Pre-diabetes / Borderline diabetes/ Impaired glucose tolerance
If you have pre- diabetes, you are at high risk of developing type 2 diabetes and also are at increased risk of developing heart disease. Pre-diabetes or borderline diabetes is a condition in which blood glucose levels are higher than normal, but not high enough to be classified as full-blown diabetes. Those with borderline diabetes are at increased risk of developing type 2 diabetes, but the risk of diabetes can be greatly reduced by adopting a healthier lifestyle that includes weight loss and more physical activity.
Pre diabetes may also be referred to as impaired fasting glucose or impaired glucose tolerance
What should you do if you have pre-diabetes?
What Should I Eat?
It’s not so much “what” you should eat, but how much.
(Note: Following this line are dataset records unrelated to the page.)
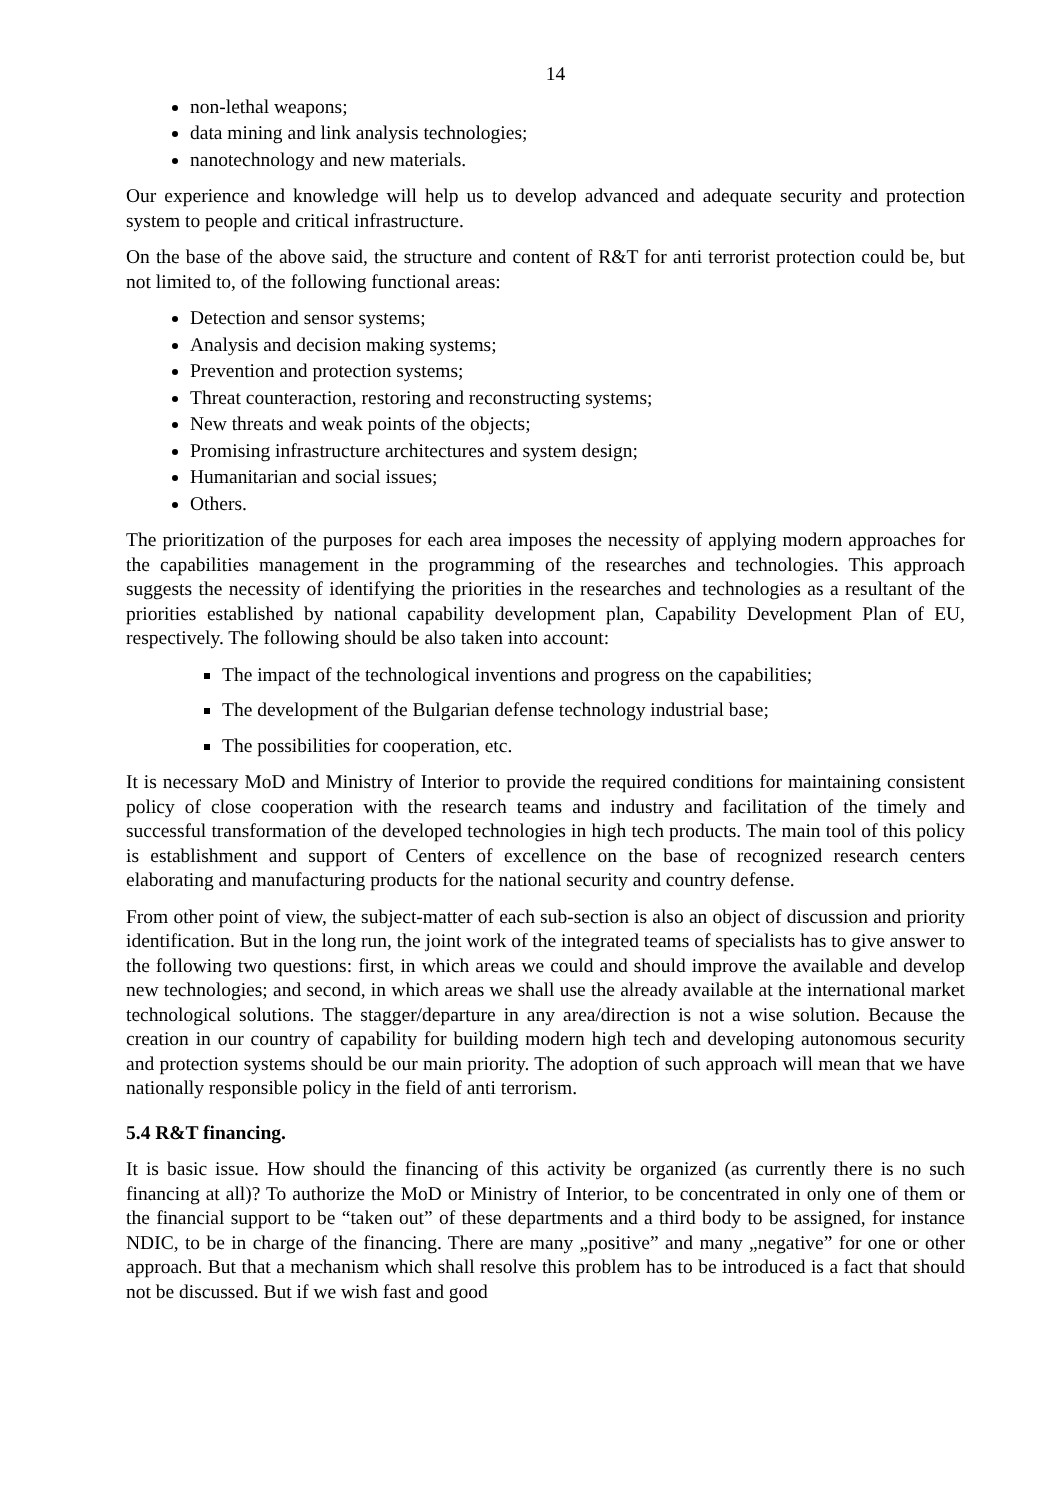14
non-lethal weapons;
data mining and link analysis technologies;
nanotechnology and new materials.
Our experience and knowledge will help us to develop advanced and adequate security and protection system to people and critical infrastructure.
On the base of the above said, the structure and content of R&T for anti terrorist protection could be, but not limited to, of the following functional areas:
Detection and sensor systems;
Analysis and decision making systems;
Prevention and protection systems;
Threat counteraction, restoring and reconstructing systems;
New threats and weak points of the objects;
Promising infrastructure architectures and system design;
Humanitarian and social issues;
Others.
The prioritization of the purposes for each area imposes the necessity of applying modern approaches for the capabilities management in the programming of the researches and technologies. This approach suggests the necessity of identifying the priorities in the researches and technologies as a resultant of the priorities established by national capability development plan, Capability Development Plan of EU, respectively. The following should be also taken into account:
The impact of the technological inventions and progress on the capabilities;
The development of the Bulgarian defense technology industrial base;
The possibilities for cooperation, etc.
It is necessary MoD and Ministry of Interior to provide the required conditions for maintaining consistent policy of close cooperation with the research teams and industry and facilitation of the timely and successful transformation of the developed technologies in high tech products. The main tool of this policy is establishment and support of Centers of excellence on the base of recognized research centers elaborating and manufacturing products for the national security and country defense.
From other point of view, the subject-matter of each sub-section is also an object of discussion and priority identification. But in the long run, the joint work of the integrated teams of specialists has to give answer to the following two questions: first, in which areas we could and should improve the available and develop new technologies; and second, in which areas we shall use the already available at the international market technological solutions. The stagger/departure in any area/direction is not a wise solution. Because the creation in our country of capability for building modern high tech and developing autonomous security and protection systems should be our main priority. The adoption of such approach will mean that we have nationally responsible policy in the field of anti terrorism.
5.4 R&T financing.
It is basic issue. How should the financing of this activity be organized (as currently there is no such financing at all)? To authorize the MoD or Ministry of Interior, to be concentrated in only one of them or the financial support to be “taken out” of these departments and a third body to be assigned, for instance NDIC, to be in charge of the financing. There are many „positive” and many „negative” for one or other approach. But that a mechanism which shall resolve this problem has to be introduced is a fact that should not be discussed. But if we wish fast and good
If you are overweight, your first and foremost goal should be to lose weight. This means working with a dietitian to determine the quantity and type of food you should eat at each meal. One of the key issues in losing weight is controlling portion size. Your dietitian will also direct you how to make food choices that cut down on the amount of fat you eat because each gram of fat has significantly more calories in it than a gram of carbohydrate or protein. This means:
• eating more foods that are broiled and fewer foods that are fried.
• cutting back on the amount of butter you use in cooking.
• eating fish and chicken more, and only lean cuts of beef.
• eating more meatless meals, or re-orienting your meals so that your dinner plate has more vegetables, fruit and starches on it, and less meat.
Your dietitian will show you how you can continue to eat all the foods you love — just probably not in the same proportions as you have in the past. Having diabetes or having “pre-diabetes” does not mean that you can’t eat certain foods. The solution isn’t “avoid foods with sugar in them.” Rather, you need to lose weight if you are overweight, cut back on portion sizes, and plan for those occasions when you eat a small piece of cake or pie.
Along with weight loss, your need to to begin, continue or increase a program of physical activity, if you aren’t already getting regular exercise. Physical activity will help you use the insulin that your body produces more effectively. This will help keep your blood glucose lower.